Governor Hobson was exploring a site for a new capital of New Zealand from Okiato, later called Russell, in the Bay of Islands.

Some Ngati Whatua travelled to the Bay of Islands to sign the treaty and sell 3000 acres of Auckland for the capital which also gave them protection. All those who signed the Treaty received two blankets and some tobacco. Auckland, in 1840, had a few tents and shelters but few Maori lived there.

In Howick the son of missionary Archdeacon Maunsell , who had a copy of the Treaty, shared it with Miss Nixon which inspired her to recognise this important site.

In February 1840, more than 200 copies of the Treaty were printed but only nine exist today.

This was New Zealand’s founding document. Some Maori asked missionaries how the British in Australia treated Aborigines.

More than 500 Maori Chiefs signed the Treaty but there were major differences in the Te Reo Maori language and English versions. Successive settler-dominated Governments ignored the Treaty. Those who defended their lands, refusing to sell, were attacked by military and more than three million acres confiscated with no payment to Maori.
Miss Nixon recognised the grievances.

All of Howick was taken from Maori and not paid for. Eventually Maori grievances were recognised and in 1975 some compensation was made which continues today.

The Government sold this land to pay for the roads and immigration of Fencible soldier-settlers to Auckland.
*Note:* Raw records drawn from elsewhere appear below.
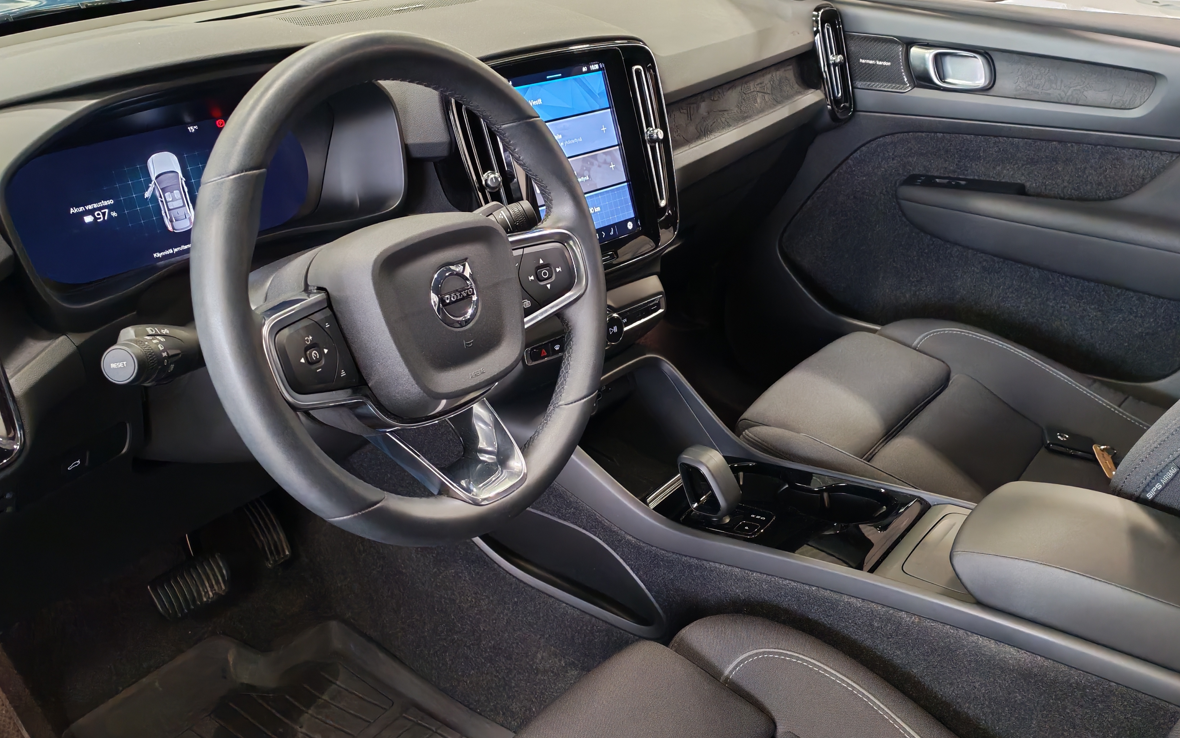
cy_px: 374
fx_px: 1126
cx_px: 590
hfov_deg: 55.3
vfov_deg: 36.3
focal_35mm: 35
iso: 1250
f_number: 1.9
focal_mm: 6.12
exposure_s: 1/100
Some compensation has been made with the Ngai Tai Treaty of Waitangi Settlement.

Miss Nixon was a generous benefactor donating land for Nixon Centennial Park and for many community projects.

Miss Nixon died in 1962 and bequeathed her home with three-quarters of an acre as a public reserve, now the Emilia Maud Nixon Garden of Memories for the people of Howick.

Her garden and homestead are administered by Auckland Council and the public may also arrange to visit Te Raukohekohe Museum or enrol at the Te Whare Wananga O Owairoa, both located in the grounds.

Without her foresight we would not have such an understanding of the history of Howick.